* GOAL OF THE EXERCISE *
Take the entries below and print all of them exactly, please.

* Stored items from a collection *

────────────────

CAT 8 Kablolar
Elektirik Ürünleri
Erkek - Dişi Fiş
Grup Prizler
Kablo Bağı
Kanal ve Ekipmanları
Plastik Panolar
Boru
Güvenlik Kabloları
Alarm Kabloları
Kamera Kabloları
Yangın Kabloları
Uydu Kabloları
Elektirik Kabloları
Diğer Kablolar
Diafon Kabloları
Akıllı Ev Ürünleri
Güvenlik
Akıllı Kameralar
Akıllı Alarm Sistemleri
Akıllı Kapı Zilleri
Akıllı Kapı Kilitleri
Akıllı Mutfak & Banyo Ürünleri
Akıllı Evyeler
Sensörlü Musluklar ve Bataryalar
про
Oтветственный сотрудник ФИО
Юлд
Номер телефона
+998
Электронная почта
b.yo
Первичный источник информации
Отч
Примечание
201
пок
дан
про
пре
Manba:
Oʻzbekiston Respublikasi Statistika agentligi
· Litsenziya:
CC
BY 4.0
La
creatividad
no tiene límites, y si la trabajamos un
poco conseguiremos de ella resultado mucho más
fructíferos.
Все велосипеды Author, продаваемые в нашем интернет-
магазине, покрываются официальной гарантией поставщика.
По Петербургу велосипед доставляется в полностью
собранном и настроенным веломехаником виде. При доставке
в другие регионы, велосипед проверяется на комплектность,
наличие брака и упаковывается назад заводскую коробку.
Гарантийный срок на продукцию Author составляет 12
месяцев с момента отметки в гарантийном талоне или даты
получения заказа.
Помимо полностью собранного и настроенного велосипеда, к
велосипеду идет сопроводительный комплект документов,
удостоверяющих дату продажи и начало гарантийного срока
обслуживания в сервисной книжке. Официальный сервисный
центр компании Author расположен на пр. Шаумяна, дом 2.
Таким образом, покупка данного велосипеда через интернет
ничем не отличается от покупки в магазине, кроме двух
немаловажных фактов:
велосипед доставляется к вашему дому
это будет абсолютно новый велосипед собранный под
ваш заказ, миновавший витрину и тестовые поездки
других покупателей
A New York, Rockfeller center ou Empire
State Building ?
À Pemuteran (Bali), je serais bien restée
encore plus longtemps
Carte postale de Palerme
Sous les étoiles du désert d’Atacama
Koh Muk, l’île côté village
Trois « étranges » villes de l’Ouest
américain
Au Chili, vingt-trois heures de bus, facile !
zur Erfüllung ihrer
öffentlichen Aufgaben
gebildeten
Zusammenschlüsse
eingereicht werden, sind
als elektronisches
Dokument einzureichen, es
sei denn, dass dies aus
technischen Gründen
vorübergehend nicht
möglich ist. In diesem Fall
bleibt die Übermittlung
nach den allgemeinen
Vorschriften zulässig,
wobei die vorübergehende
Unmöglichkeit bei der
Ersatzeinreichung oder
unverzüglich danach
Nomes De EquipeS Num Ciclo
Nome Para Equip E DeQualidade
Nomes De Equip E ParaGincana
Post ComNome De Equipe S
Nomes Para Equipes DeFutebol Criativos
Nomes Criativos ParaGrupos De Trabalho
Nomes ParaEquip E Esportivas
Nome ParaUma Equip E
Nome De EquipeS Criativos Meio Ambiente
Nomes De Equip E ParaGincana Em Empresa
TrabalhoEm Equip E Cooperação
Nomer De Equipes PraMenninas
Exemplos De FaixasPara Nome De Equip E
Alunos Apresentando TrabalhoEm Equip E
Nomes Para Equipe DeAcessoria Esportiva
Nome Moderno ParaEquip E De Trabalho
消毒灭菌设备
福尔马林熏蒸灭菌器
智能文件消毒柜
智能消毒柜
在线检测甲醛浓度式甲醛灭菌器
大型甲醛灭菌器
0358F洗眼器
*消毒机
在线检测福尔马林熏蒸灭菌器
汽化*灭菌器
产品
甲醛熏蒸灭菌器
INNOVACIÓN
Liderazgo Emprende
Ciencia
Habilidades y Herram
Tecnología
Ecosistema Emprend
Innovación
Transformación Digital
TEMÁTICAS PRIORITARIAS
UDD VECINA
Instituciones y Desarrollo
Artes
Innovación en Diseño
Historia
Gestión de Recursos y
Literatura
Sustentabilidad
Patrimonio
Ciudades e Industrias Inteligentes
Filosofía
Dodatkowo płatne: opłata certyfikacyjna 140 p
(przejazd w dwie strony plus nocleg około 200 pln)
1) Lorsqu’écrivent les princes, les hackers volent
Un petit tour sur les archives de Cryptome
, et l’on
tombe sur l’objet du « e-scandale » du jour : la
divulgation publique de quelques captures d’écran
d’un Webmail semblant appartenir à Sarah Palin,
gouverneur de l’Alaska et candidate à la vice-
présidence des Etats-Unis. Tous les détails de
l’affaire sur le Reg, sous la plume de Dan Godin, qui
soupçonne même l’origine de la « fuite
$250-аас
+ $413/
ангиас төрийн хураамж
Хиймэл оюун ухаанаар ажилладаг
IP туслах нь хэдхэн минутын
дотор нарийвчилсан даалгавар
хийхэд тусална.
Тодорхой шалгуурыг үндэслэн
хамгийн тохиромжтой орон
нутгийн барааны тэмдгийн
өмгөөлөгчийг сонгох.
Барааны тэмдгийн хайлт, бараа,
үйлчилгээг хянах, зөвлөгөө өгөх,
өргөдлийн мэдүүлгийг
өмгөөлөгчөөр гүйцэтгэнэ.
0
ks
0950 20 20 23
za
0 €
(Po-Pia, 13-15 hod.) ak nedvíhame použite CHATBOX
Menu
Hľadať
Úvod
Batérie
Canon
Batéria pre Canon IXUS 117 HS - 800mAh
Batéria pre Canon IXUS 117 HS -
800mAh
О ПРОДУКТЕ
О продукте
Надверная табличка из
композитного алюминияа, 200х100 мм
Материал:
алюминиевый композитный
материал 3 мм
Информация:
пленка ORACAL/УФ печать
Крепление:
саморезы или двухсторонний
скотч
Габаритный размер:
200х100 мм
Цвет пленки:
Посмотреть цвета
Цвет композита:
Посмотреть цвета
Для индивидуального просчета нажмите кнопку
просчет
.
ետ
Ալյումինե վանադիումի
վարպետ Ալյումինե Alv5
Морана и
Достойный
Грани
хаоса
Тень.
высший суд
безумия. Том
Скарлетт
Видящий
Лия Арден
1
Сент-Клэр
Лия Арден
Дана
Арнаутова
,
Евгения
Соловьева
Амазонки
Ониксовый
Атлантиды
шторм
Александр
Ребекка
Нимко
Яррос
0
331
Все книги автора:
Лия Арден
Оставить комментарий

────────────────

* WRITTEN SOLUTION *
CAT 8 Kablolar
Elektirik Ürünleri
Erkek - Dişi Fiş
Grup Prizler
Kablo Bağı
Kanal ve Ekipmanları
Plastik Panolar
Boru
Güvenlik Kabloları
Alarm Kabloları
Kamera Kabloları
Yangın Kabloları
Uydu Kabloları
Elektirik Kabloları
Diğer Kablolar
Diafon Kabloları
Akıllı Ev Ürünleri
Güvenlik
Akıllı Kameralar
Akıllı Alarm Sistemleri
Akıllı Kapı Zilleri
Akıllı Kapı Kilitleri
Akıllı Mutfak & Banyo Ürünleri
Akıllı Evyeler
Sensörlü Musluklar ve Bataryalar
про
Oтветственный сотрудник ФИО
Юлд
Номер телефона
+998
Электронная почта
b.yo
Первичный источник информации
Отч
Примечание
201
пок
дан
про
пре
Manba:
Oʻzbekiston Respublikasi Statistika agentligi
· Litsenziya:
CC
BY 4.0
La
creatividad
no tiene límites, y si la trabajamos un
poco conseguiremos de ella resultado mucho más
fructíferos.
Все велосипеды Author, продаваемые в нашем интернет-
магазине, покрываются официальной гарантией поставщика.
По Петербургу велосипед доставляется в полностью
собранном и настроенным веломехаником виде. При доставке
в другие регионы, велосипед проверяется на комплектность,
наличие брака и упаковывается назад заводскую коробку.
Гарантийный срок на продукцию Author составляет 12
месяцев с момента отметки в гарантийном талоне или даты
получения заказа.
Помимо полностью собранного и настроенного велосипеда, к
велосипеду идет сопроводительный комплект документов,
удостоверяющих дату продажи и начало гарантийного срока
обслуживания в сервисной книжке. Официальный сервисный
центр компании Author расположен на пр. Шаумяна, дом 2.
Таким образом, покупка данного велосипеда через интернет
ничем не отличается от покупки в магазине, кроме двух
немаловажных фактов:
велосипед доставляется к вашему дому
это будет абсолютно новый велосипед собранный под
ваш заказ, миновавший витрину и тестовые поездки
других покупателей
A New York, Rockfeller center ou Empire
State Building ?
À Pemuteran (Bali), je serais bien restée
encore plus longtemps
Carte postale de Palerme
Sous les étoiles du désert d’Atacama
Koh Muk, l’île côté village
Trois « étranges » villes de l’Ouest
américain
Au Chili, vingt-trois heures de bus, facile !
zur Erfüllung ihrer
öffentlichen Aufgaben
gebildeten
Zusammenschlüsse
eingereicht werden, sind
als elektronisches
Dokument einzureichen, es
sei denn, dass dies aus
technischen Gründen
vorübergehend nicht
möglich ist. In diesem Fall
bleibt die Übermittlung
nach den allgemeinen
Vorschriften zulässig,
wobei die vorübergehende
Unmöglichkeit bei der
Ersatzeinreichung oder
unverzüglich danach
Nomes De EquipeS Num Ciclo
Nome Para Equip E DeQualidade
Nomes De Equip E ParaGincana
Post ComNome De Equipe S
Nomes Para Equipes DeFutebol Criativos
Nomes Criativos ParaGrupos De Trabalho
Nomes ParaEquip E Esportivas
Nome ParaUma Equip E
Nome De EquipeS Criativos Meio Ambiente
Nomes De Equip E ParaGincana Em Empresa
TrabalhoEm Equip E Cooperação
Nomer De Equipes PraMenninas
Exemplos De FaixasPara Nome De Equip E
Alunos Apresentando TrabalhoEm Equip E
Nomes Para Equipe DeAcessoria Esportiva
Nome Moderno ParaEquip E De Trabalho
消毒灭菌设备
福尔马林熏蒸灭菌器
智能文件消毒柜
智能消毒柜
在线检测甲醛浓度式甲醛灭菌器
大型甲醛灭菌器
0358F洗眼器
*消毒机
在线检测福尔马林熏蒸灭菌器
汽化*灭菌器
产品
甲醛熏蒸灭菌器
INNOVACIÓN
Liderazgo Emprende
Ciencia
Habilidades y Herram
Tecnología
Ecosistema Emprend
Innovación
Transformación Digital
TEMÁTICAS PRIORITARIAS
UDD VECINA
Instituciones y Desarrollo
Artes
Innovación en Diseño
Historia
Gestión de Recursos y
Literatura
Sustentabilidad
Patrimonio
Ciudades e Industrias Inteligentes
Filosofía
Dodatkowo płatne: opłata certyfikacyjna 140 p
(przejazd w dwie strony plus nocleg około 200 pln)
1) Lorsqu’écrivent les princes, les hackers volent
Un petit tour sur les archives de Cryptome
, et l’on
tombe sur l’objet du « e-scandale » du jour : la
divulgation publique de quelques captures d’écran
d’un Webmail semblant appartenir à Sarah Palin,
gouverneur de l’Alaska et candidate à la vice-
présidence des Etats-Unis. Tous les détails de
l’affaire sur le Reg, sous la plume de Dan Godin, qui
soupçonne même l’origine de la « fuite
$250-аас
+ $413/
ангиас төрийн хураамж
Хиймэл оюун ухаанаар ажилладаг
IP туслах нь хэдхэн минутын
дотор нарийвчилсан даалгавар
хийхэд тусална.
Тодорхой шалгуурыг үндэслэн
хамгийн тохиромжтой орон
нутгийн барааны тэмдгийн
өмгөөлөгчийг сонгох.
Барааны тэмдгийн хайлт, бараа,
үйлчилгээг хянах, зөвлөгөө өгөх,
өргөдлийн мэдүүлгийг
өмгөөлөгчөөр гүйцэтгэнэ.
0
ks
0950 20 20 23
za
0 €
(Po-Pia, 13-15 hod.) ak nedvíhame použite CHATBOX
Menu
Hľadať
Úvod
Batérie
Canon
Batéria pre Canon IXUS 117 HS - 800mAh
Batéria pre Canon IXUS 117 HS -
800mAh
О ПРОДУКТЕ
О продукте
Надверная табличка из
композитного алюминияа, 200х100 мм
Материал:
алюминиевый композитный
материал 3 мм
Информация:
пленка ORACAL/УФ печать
Крепление:
саморезы или двухсторонний
скотч
Габаритный размер:
200х100 мм
Цвет пленки:
Посмотреть цвета
Цвет композита:
Посмотреть цвета
Для индивидуального просчета нажмите кнопку
просчет
.
ետ
Ալյումինե վանադիումի
վարպետ Ալյումինե Alv5
Морана и
Достойный
Грани
хаоса
Тень.
высший суд
безумия. Том
Скарлетт
Видящий
Лия Арден
1
Сент-Клэр
Лия Арден
Дана
Арнаутова
,
Евгения
Соловьева
Амазонки
Ониксовый
Атлантиды
шторм
Александр
Ребекка
Нимко
Яррос
0
331
Все книги автора:
Лия Арден
Оставить комментарий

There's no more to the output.